- #MOTOROLA PROGRAMMING MOVE ZONE ORDER HOW TO#
- #MOTOROLA PROGRAMMING MOVE ZONE ORDER SERIAL#
- #MOTOROLA PROGRAMMING MOVE ZONE ORDER FULL#
Cushman, EDN magazine's microprocessor editor, interviewed Chuck Peddle about MOS Technology's new 6502 microprocessor. Others have taken credit for designing the 6800. He was soon assigned as the chief architect of the microprocessor project that produced the 6800. Bennett joined Motorola in 1971 to design calculator ICs. In May 1969 Ted Hoff showed Bennett early diagrams of the Intel 4004 to see if it would meet their calculator needs. Tom Bennett had a background in industrial controls and had worked for Victor Comptometer in the 1960s designing the first electronic calculator to use MOS ICs, the Victor 3900. LaVell had 15 to 20 system engineers and there was another applications engineering group of similar size. By the time the project was finished, Bennett had 17 chip designers and layout people working on five chips. They were all located in Mesa, Arizona, in greater Phoenix. The Motorola microprocessor project began in 1971 with a team composed of designer Tom Bennett, engineering director Jeff LaVell, product marketer Link Young and systems designers Mike Wiles, Gene Schriber and Doug Powell. Their recollections can be confirmed and expanded by magazine and journal articles written at the time. In 2008 the Computer History Museum interviewed four members of the 6800 microprocessor design team. Motorola did not chronicle the development of the 6800 microprocessor the way that Intel did for their microprocessors. The Motorola 6809 was an updated compatible design.īlock diagram of a M6800 microcomputer system The MC6801 and MC6805 included RAM, ROM and I/O on a single chip and were popular in automotive applications. The MC6802, introduced in 1977, included 128 bytes of RAM and an internal clock oscillator on chip. It also found use in arcade games and pinball machines. The 6800 was popular in computer peripherals, test equipment applications and point-of-sale terminals.

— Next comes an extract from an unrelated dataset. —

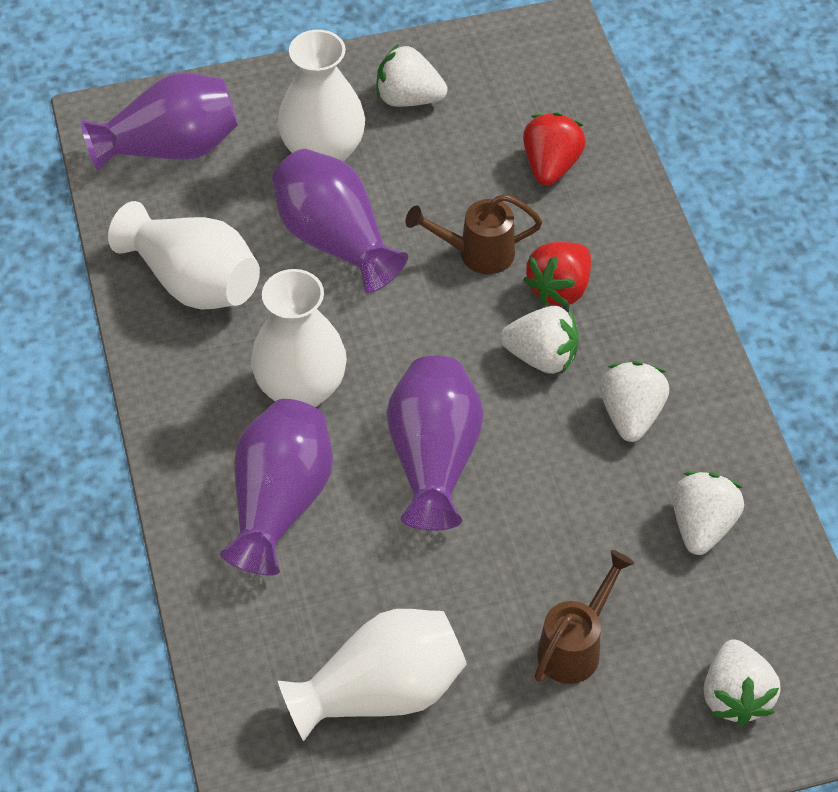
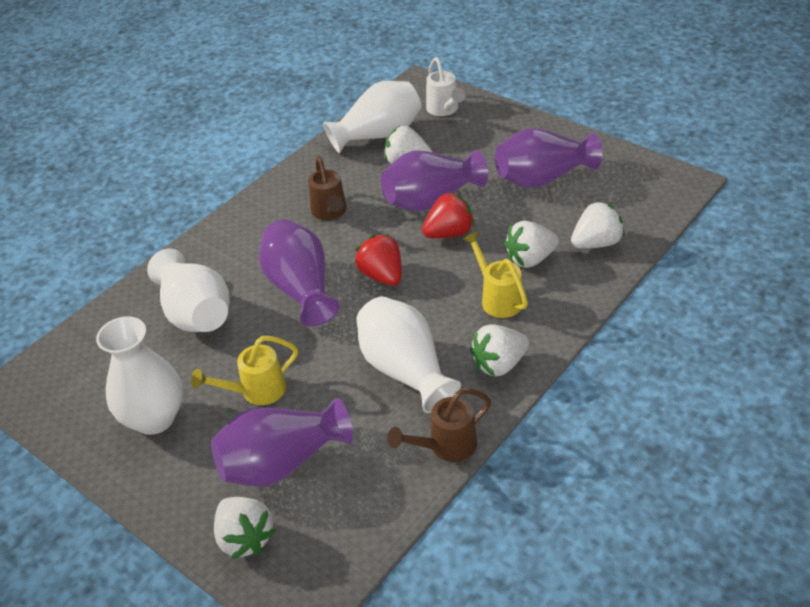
white watering can: none = 0 -> [426,57,465,116] = 1
yellow watering can: none = 0 -> [191,336,298,405] [463,231,528,318] = 2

#MOTOROLA PROGRAMMING MOVE ZONE ORDER HOW TO#
An expansive documentation package included datasheets on all ICs, two assembly language programming manuals, and a 700-page application manual that showed how to design a point-of-sale computer terminal. The Motorola EXORciser was a desktop computer built with the M6800 ICs that could be used for prototyping and debugging new designs.
![motorola programming move zone order motorola programming move zone order](https://data2.manualslib.com/first-image/i28/140/13983/1398247/motorola-xts-2500.jpg)
![motorola programming move zone order motorola programming move zone order](https://m.media-amazon.com/images/I/81xJdpwteeL._AC_SL1500_.jpg)
The customer could use the software on a remote timeshare computer or on an in-house minicomputer system. In addition to the ICs, Motorola also provided a complete assembly language development system. Later versions had a maximum clock frequency of 2 MHz. The original MC6800 could have a clock frequency of up to 1 MHz.
![motorola programming move zone order motorola programming move zone order](https://i.ytimg.com/vi/kRottwHFhrI/maxresdefault.jpg)
It has 72 instructions with seven addressing modes for a total of 197 opcodes. The 6800 has a 16-bit address bus that can directly access 64 KB of memory and an 8-bit bi-directional data bus.
#MOTOROLA PROGRAMMING MOVE ZONE ORDER FULL#
The M6800 Microcomputer System was announced in March 1974 and was in full production by the end of that year. A significant design feature was that the M6800 family of ICs required only a single five-volt power supply at a time when most other microprocessors required three voltages.
#MOTOROLA PROGRAMMING MOVE ZONE ORDER SERIAL#
The MC6800 microprocessor was part of the M6800 Microcomputer System that also included serial and parallel interface ICs, RAM, ROM and other support chips. The 6800 (" sixty-eight hundred") is an 8-bit microprocessor designed and first manufactured by Motorola in 1974.